Show every line of the data that includes the word "with".
Top of Data to use
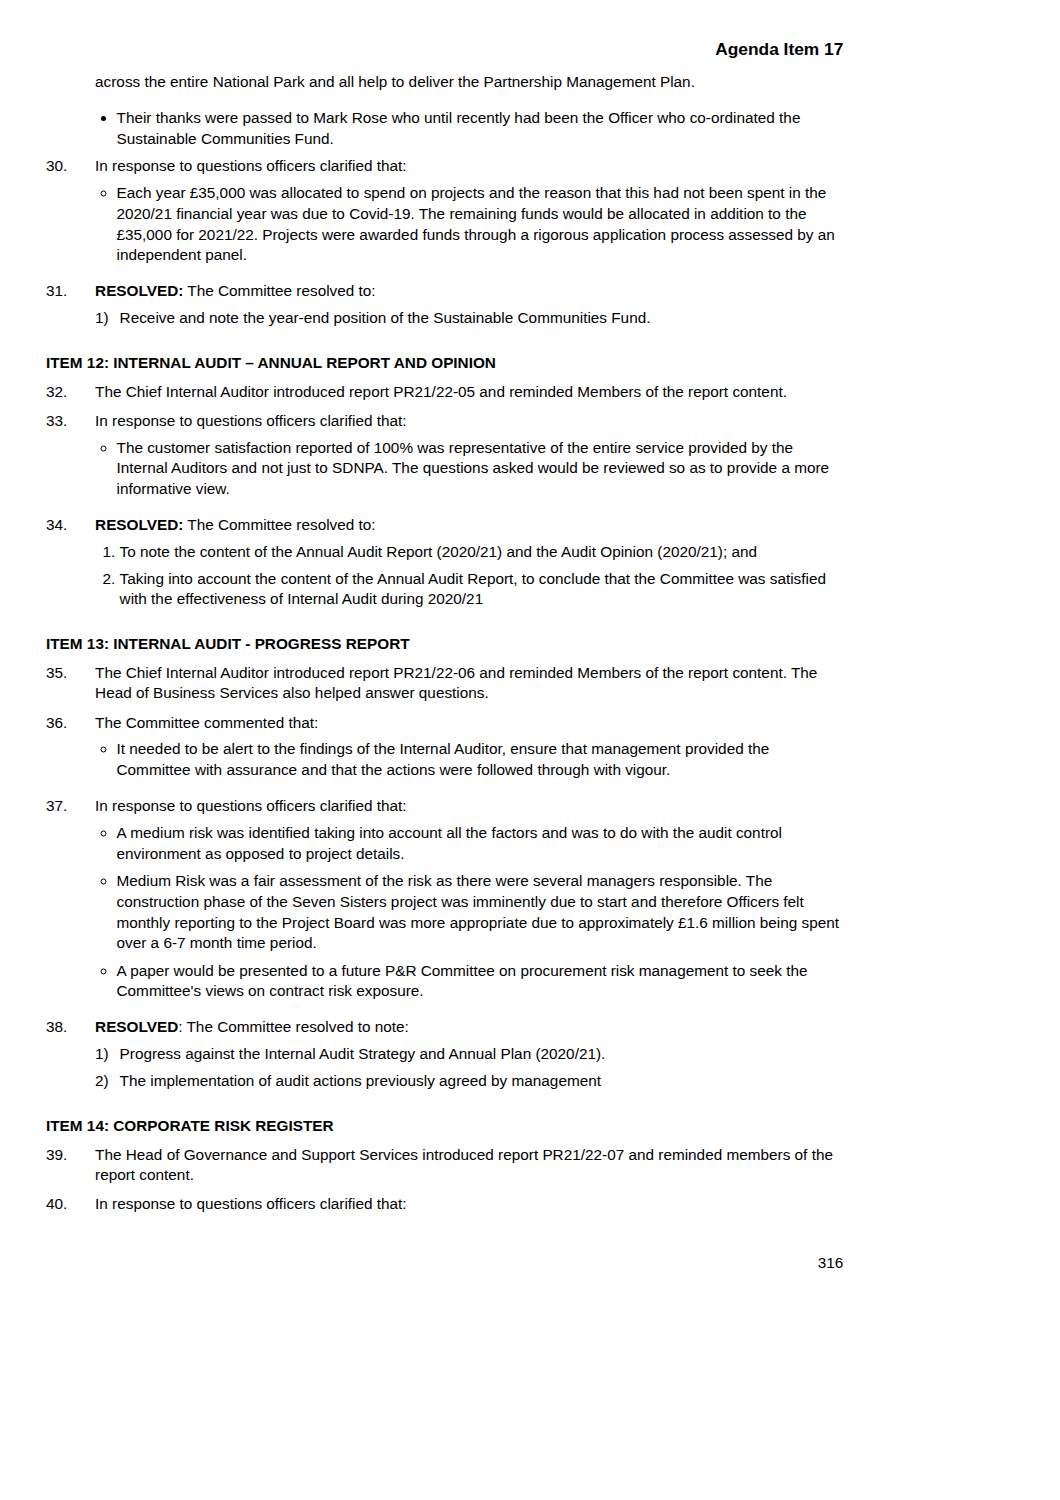Agenda Item 17
across the entire National Park and all help to deliver the Partnership Management Plan.
Their thanks were passed to Mark Rose who until recently had been the Officer who co-ordinated the Sustainable Communities Fund.
30. In response to questions officers clarified that:
Each year £35,000 was allocated to spend on projects and the reason that this had not been spent in the 2020/21 financial year was due to Covid-19. The remaining funds would be allocated in addition to the £35,000 for 2021/22. Projects were awarded funds through a rigorous application process assessed by an independent panel.
31. RESOLVED: The Committee resolved to:
Receive and note the year-end position of the Sustainable Communities Fund.
Item 12: Internal Audit – Annual Report and Opinion
32. The Chief Internal Auditor introduced report PR21/22-05 and reminded Members of the report content.
33. In response to questions officers clarified that:
The customer satisfaction reported of 100% was representative of the entire service provided by the Internal Auditors and not just to SDNPA. The questions asked would be reviewed so as to provide a more informative view.
34. RESOLVED: The Committee resolved to:
To note the content of the Annual Audit Report (2020/21) and the Audit Opinion (2020/21); and
Taking into account the content of the Annual Audit Report, to conclude that the Committee was satisfied with the effectiveness of Internal Audit during 2020/21
Item 13: Internal Audit - Progress Report
35. The Chief Internal Auditor introduced report PR21/22-06 and reminded Members of the report content. The Head of Business Services also helped answer questions.
36. The Committee commented that:
It needed to be alert to the findings of the Internal Auditor, ensure that management provided the Committee with assurance and that the actions were followed through with vigour.
37. In response to questions officers clarified that:
A medium risk was identified taking into account all the factors and was to do with the audit control environment as opposed to project details.
Medium Risk was a fair assessment of the risk as there were several managers responsible. The construction phase of the Seven Sisters project was imminently due to start and therefore Officers felt monthly reporting to the Project Board was more appropriate due to approximately £1.6 million being spent over a 6-7 month time period.
A paper would be presented to a future P&R Committee on procurement risk management to seek the Committee's views on contract risk exposure.
38. RESOLVED: The Committee resolved to note:
Progress against the Internal Audit Strategy and Annual Plan (2020/21).
The implementation of audit actions previously agreed by management
Item 14: Corporate Risk Register
39. The Head of Governance and Support Services introduced report PR21/22-07 and reminded members of the report content.
40. In response to questions officers clarified that:
316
Bottom of Data to use
§ **Result below**
Taking into account the content of the Annual Audit Report, to conclude that the Committee was satisfied with the effectiveness of Internal Audit during 2020/21
It needed to be alert to the findings of the Internal Auditor, ensure that management provided the Committee with assurance and that the actions were followed through with vigour.
A medium risk was identified taking into account all the factors and was to do with the audit control environment as opposed to project details.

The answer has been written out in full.